To verify that our stream_docs function works correctly, let's read in the first document from the movie_data.csv file :

In [26]:
next(stream_docs(path='./movie_data.csv'))

('"Just watched this movie over the weekend, and I must say I thoroughly enjoyed it. The 2 Italo American actors are excellent as usual (Michael Imperioli and John Ventimiglia). It is obvious that the director was influenced by 2 great films of the past directed by Italians. Primarily he was influenced by Dino Risi and his film IL SORPASSO. It is the story of 2 young men who meet by chance and become friends. One is extroverted and the other is introverted. They enjoy the whole day together and by the end of the day, the shy one learns that there is more to life than his usual routine monotony. The same thing happens to Albert De Santi. Unfortunately, IL SORPASSO has a very similar ending and this apparently influenced the director of ON THE RUN because he uses the same technique but with a twist. I had expected something but was surprised to see that it turned out to be the opposite. If you watch both movies you will understand. The other film that influenced the director is AFTER HOU

W'll now define a function get_minibatch, that will take a document stream from the stream_docs function and return a particular number of documents specified by the size parameter: 

In [27]:
def get_minibatch(doc_stream, size):
    docs, y = [], []
    try:
        for _ in range(size):
            text, label = next(doc_stream)
            docs.append(text)
            y.append(label)
    except StopIteration:
        return None, None
    return docs, y


Unfortunately, we can't use the *CountVectorizer* for out-of-core learning since it requires holding the entire vocabulary in memory. Also, the *TfidfVectorizr* needs to keep all the feature vectors of the training dataset in memory to calculate the inverse document frequencies.

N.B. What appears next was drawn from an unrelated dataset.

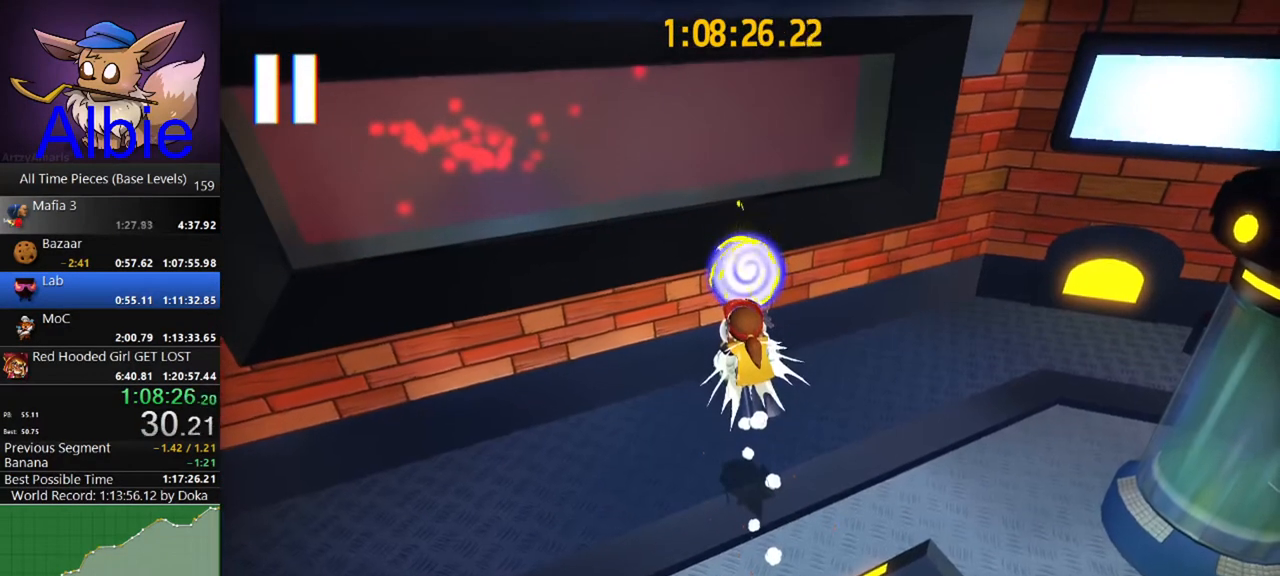
{"keys": [], "mouse": [], "mouse_move": "still", "events": []}
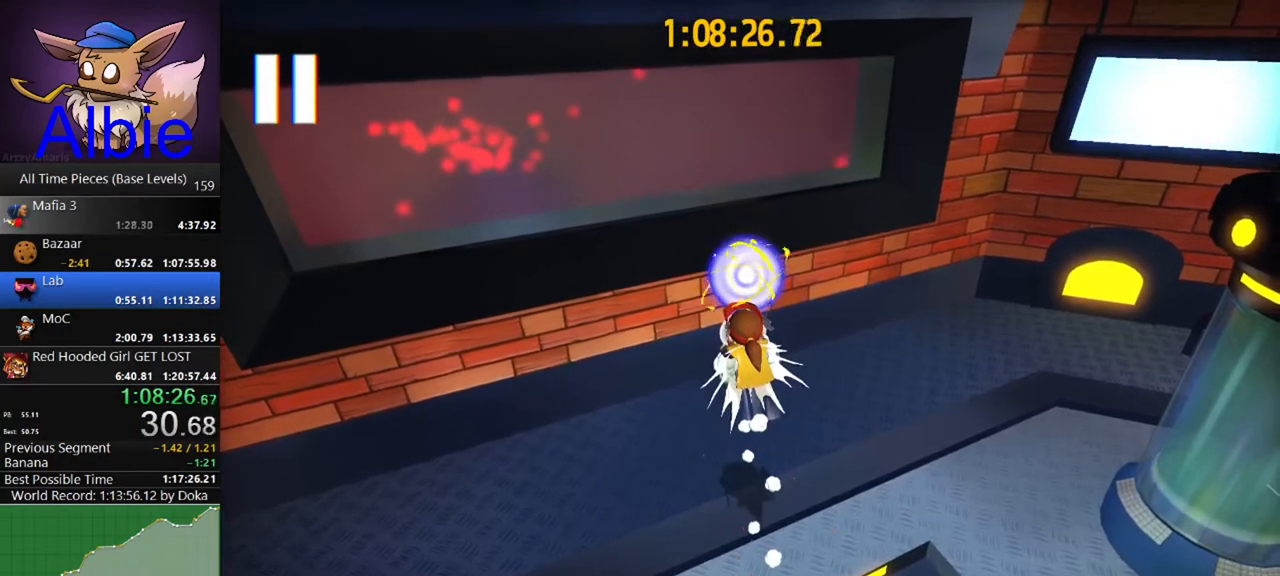
{"keys": [], "mouse": [], "mouse_move": "still", "events": []}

However another useful vectorizer for text processing implemented in scikit-learn is *HashingVectorizer* which is data independent and makes use of the hashing trick via the 32-bit MurmurHash3 algorithm by Austin Appleby.

In [28]:
from sklearn.feature_extraction.text import HashingVectorizer
from sklearn.linear_model import SGDClassifier
vect = HashingVectorizer(decode_error='ignore',
                        n_features=2**21,
                        preprocessor=None,
                        tokenizer=tokenizer)
clf = SGDClassifier(loss='log', random_state=1, n_iter=1)
doc_stream = stream_docs(path='./movie_data.csv')

Having set up all the complementary functions, we can now start the out-of-core learning using the following code:

In [29]:
import pyprind
pbar = pyprind.ProgBar(45)
classes = np.array([0, 1])
for _ in range(45):
    X_train, y_train = get_minibatch(doc_stream, size=1000)
    if not X_train:
        break
    X_train = vect.transform(X_train)
    clf.partial_fit(X_train, y_train, classes=classes)
    pbar.update()

0% [##############################] 100% | ETA: 00:00:00
Total time elapsed: 00:00:37


We initialized the progress bar object with 45 iterations and in the following for loop, iterated over 45 minibatches of documents where minibatch consists of 1000 documents each.  
Having comleted the incremental learning process, we'll use the last 5000 documents to evaluate the performance of the model.

In [30]:
X_test, y_test = get_minibatch(doc_stream, size=5000)
X_test = vect.transform(X_test)
print('Accuracy: %0.3f' % clf.score(X_test, y_test))

Accuracy: 0.868


As we can see that the accuracy of the model is 87 percent, slightly below the accuracy we achieved using grid search for hyperparameter tuning. However, out-of-core learning is vrey memory efficient and took less than two minutes to complete. Finally we can use the last 5000 documents to update the model.

In [31]:
clf = clf.partial_fit(X_test, y_test)

## Summary

In this chapter I learned how to use machine learning algorithms to classify text documents based on their polarity, which is a basic task in sentiment analysis in the field of natural language processing.